**TO DO**
Extract from the entries below, exactly as given, only the lines from the line containing "focal_35mm: 32" to the line containing "f_number: 4.5", both lines included.

**PROVIDED DATA**
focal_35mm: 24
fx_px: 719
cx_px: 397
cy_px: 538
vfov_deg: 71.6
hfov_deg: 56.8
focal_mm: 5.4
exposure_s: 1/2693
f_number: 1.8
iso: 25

...

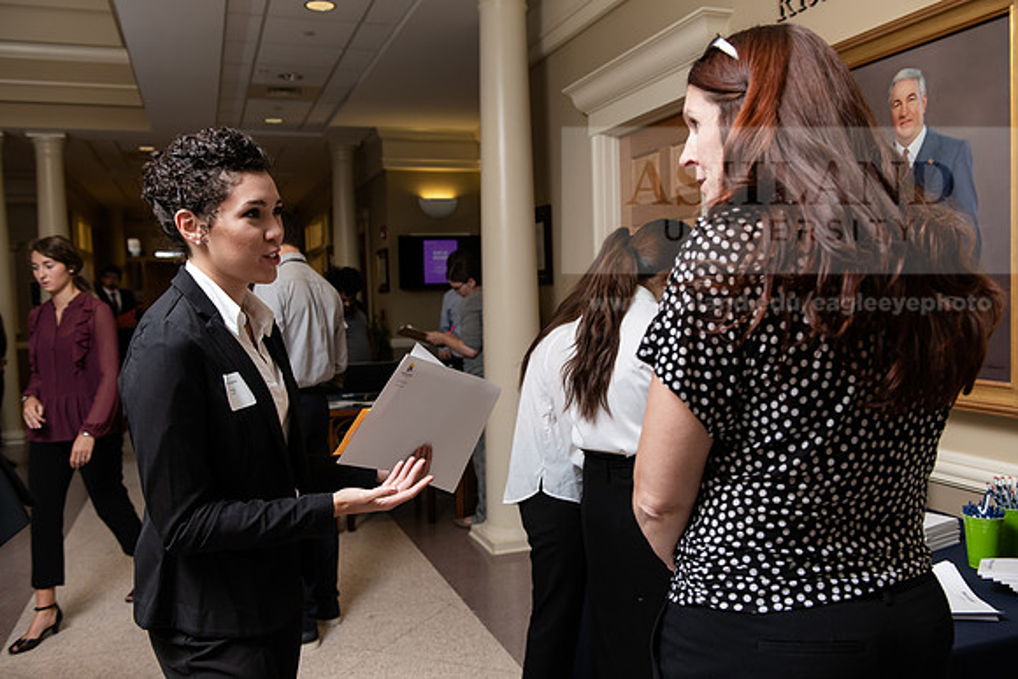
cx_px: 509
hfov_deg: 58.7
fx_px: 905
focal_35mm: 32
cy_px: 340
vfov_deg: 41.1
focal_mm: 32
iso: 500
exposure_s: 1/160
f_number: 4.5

**TASK SOLUTION**
focal_35mm: 32
cy_px: 340
vfov_deg: 41.1
focal_mm: 32
iso: 500
exposure_s: 1/160
f_number: 4.5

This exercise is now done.